- TASK STATEMENT -
Whichever lines of the entries hold the word "poll" should be identified and copied.

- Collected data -
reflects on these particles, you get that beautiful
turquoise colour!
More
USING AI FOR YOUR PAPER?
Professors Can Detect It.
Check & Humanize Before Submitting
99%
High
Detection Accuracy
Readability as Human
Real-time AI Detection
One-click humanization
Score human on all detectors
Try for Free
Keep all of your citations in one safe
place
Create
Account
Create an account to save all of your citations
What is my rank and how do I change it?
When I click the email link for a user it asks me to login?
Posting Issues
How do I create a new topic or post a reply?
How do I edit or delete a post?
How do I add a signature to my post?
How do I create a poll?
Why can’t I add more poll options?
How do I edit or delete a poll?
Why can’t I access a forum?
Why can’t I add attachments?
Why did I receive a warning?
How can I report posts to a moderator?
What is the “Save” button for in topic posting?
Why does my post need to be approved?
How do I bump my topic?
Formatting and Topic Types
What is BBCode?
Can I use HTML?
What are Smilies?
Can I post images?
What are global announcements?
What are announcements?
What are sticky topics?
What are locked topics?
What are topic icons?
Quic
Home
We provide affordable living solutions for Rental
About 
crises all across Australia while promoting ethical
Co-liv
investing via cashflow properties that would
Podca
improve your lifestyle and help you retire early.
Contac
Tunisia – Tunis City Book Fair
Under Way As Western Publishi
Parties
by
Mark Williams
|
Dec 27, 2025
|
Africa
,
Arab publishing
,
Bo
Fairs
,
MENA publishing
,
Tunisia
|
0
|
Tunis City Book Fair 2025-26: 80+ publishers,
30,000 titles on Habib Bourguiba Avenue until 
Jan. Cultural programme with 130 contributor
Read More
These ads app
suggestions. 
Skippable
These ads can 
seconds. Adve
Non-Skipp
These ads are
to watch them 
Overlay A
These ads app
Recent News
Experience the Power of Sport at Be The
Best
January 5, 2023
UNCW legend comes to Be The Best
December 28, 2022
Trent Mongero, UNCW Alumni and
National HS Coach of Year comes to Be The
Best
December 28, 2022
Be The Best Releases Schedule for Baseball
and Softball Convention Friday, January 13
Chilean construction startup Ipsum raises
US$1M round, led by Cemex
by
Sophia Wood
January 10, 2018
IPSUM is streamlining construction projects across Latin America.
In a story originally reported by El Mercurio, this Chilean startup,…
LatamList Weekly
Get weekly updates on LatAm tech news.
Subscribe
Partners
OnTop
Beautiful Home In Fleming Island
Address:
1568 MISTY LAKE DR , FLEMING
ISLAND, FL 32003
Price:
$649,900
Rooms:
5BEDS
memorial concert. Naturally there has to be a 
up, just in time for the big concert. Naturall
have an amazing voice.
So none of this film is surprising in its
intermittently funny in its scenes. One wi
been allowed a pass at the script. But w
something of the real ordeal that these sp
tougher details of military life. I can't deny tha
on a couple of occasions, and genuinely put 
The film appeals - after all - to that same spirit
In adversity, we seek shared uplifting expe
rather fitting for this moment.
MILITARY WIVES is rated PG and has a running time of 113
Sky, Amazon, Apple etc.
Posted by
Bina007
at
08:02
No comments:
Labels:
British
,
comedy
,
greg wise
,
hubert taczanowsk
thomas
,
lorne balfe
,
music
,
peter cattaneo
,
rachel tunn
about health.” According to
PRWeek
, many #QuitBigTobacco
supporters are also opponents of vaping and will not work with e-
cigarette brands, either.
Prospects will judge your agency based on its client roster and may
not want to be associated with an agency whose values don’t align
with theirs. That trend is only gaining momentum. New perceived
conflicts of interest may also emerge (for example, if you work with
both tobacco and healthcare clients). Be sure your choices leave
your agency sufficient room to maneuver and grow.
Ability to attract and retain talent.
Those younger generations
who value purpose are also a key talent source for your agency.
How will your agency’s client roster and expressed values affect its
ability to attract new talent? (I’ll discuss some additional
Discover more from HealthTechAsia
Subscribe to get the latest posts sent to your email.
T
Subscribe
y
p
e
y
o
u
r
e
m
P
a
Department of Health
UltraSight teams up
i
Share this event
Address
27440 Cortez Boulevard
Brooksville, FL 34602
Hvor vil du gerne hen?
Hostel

- RESULT FOR THIS EXERCISE -
How do I create a poll?
Why can’t I add more poll options?
How do I edit or delete a poll?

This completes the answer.